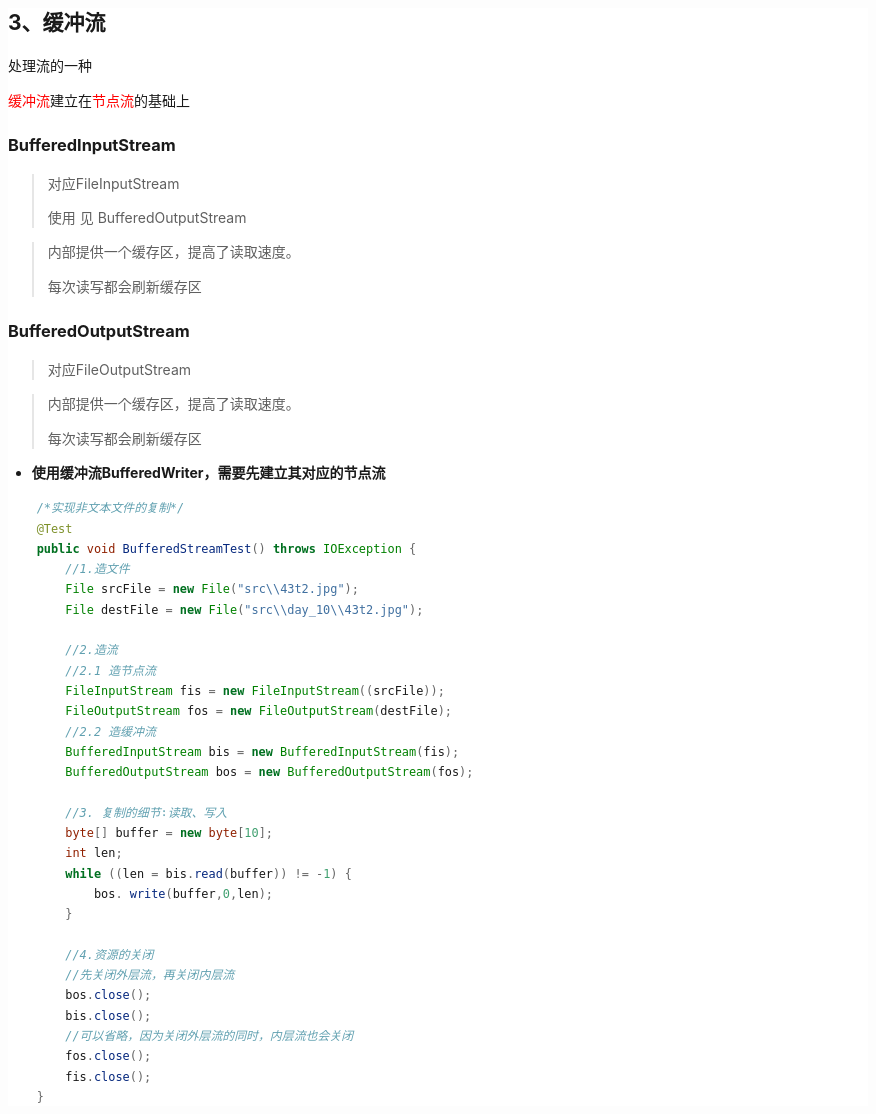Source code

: 

## 3、缓冲流

处理流的一种

<font color = 'red'>缓冲流</font>建立在<font color = 'red'>节点流</font>的基础上



### BufferedInputStream

> 对应FileInputStream
>
> 使用 见 BufferedOutputStream

> 内部提供一个缓存区，提高了读取速度。
>
> 每次读写都会刷新缓存区



### BufferedOutputStream

> 对应FileOutputStream

> 内部提供一个缓存区，提高了读取速度。
>
> 每次读写都会刷新缓存区




- **使用缓冲流BufferedWriter，需要先建立其对应的节点流**

```java
    /*实现非文本文件的复制*/
    @Test
    public void BufferedStreamTest() throws IOException {
        //1.造文件
        File srcFile = new File("src\\43t2.jpg");
        File destFile = new File("src\\day_10\\43t2.jpg");

        //2.造流
        //2.1 造节点流
        FileInputStream fis = new FileInputStream((srcFile));
        FileOutputStream fos = new FileOutputStream(destFile);
        //2.2 造缓冲流
        BufferedInputStream bis = new BufferedInputStream(fis);
        BufferedOutputStream bos = new BufferedOutputStream(fos);

        //3. 复制的细节∶读取、写入
        byte[] buffer = new byte[10];
        int len;
        while ((len = bis.read(buffer)) != -1) {
            bos. write(buffer,0,len);
        }

        //4.资源的关闭
        //先关闭外层流，再关闭内层流
        bos.close();
        bis.close();
        //可以省略，因为关闭外层流的同时，内层流也会关闭
        fos.close();
        fis.close();
    }
```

++++++++++++++++++++

→ **Activity**
Within the material above, report how many lines carry the word "BufferedOutputStream", and nothing else.

→ **Solution to this task**
3